[Work to be completed]
Report each line of the listing below that contains the word "country", copying the whole line. Count a line only when the capitalization matches.

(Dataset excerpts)
☆ ☆ ☆ ☆ ☆

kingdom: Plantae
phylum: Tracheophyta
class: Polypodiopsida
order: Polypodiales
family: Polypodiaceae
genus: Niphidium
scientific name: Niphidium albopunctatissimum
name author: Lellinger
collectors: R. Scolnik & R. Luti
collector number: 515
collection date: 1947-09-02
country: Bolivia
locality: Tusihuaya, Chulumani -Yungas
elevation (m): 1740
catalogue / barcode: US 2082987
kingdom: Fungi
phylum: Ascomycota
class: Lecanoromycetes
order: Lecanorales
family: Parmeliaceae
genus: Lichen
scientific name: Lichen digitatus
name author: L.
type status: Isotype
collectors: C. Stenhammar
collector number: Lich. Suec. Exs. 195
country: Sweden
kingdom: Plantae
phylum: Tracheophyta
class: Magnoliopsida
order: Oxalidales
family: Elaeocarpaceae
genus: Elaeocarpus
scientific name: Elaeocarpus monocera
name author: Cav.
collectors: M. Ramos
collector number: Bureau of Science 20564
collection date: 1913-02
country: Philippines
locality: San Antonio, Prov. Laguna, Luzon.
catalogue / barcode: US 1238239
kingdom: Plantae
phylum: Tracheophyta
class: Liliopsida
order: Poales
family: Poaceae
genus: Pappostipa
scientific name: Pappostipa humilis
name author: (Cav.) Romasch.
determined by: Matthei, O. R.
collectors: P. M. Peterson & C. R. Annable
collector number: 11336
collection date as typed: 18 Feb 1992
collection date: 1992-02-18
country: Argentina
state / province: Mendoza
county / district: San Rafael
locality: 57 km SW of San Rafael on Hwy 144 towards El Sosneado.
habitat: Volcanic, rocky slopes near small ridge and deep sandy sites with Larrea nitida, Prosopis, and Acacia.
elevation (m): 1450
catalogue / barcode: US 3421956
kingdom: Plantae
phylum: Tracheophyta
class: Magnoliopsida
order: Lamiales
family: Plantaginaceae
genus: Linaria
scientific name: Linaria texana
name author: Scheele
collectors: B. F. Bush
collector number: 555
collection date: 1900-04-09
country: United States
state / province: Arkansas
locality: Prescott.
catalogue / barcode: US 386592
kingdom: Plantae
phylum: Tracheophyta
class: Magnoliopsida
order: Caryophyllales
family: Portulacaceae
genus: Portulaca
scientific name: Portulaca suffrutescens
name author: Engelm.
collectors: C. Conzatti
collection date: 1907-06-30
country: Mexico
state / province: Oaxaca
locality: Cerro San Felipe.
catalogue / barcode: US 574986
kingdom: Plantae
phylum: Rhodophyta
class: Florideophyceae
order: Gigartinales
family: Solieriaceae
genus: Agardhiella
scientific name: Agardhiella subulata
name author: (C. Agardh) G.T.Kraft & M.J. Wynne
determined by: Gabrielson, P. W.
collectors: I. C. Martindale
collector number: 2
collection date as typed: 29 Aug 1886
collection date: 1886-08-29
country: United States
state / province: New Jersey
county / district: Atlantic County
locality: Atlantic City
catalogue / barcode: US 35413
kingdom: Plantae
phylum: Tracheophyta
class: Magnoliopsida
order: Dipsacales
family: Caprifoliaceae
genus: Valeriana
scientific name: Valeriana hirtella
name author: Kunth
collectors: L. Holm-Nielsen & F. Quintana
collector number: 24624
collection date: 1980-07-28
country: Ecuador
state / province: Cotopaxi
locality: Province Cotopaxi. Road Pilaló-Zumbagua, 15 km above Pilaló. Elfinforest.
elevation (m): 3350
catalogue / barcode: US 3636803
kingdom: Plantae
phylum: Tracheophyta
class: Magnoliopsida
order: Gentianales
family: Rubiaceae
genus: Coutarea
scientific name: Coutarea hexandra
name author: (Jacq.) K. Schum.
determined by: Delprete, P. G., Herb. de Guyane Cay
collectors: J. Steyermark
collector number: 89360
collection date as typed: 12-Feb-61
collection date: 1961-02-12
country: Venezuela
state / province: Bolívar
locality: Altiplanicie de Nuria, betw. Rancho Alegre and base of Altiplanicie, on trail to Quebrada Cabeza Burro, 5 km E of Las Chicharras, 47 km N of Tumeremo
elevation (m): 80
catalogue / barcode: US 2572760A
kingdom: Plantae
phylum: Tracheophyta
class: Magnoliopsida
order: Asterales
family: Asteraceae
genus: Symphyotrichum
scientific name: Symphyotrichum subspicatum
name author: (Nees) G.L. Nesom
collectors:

☆ ☆ ☆ ☆ ☆

[Exercise result]
country: Bolivia
country: Sweden
country: Philippines
country: Argentina
country: United States
country: Mexico
country: United States
country: Ecuador
country: Venezuela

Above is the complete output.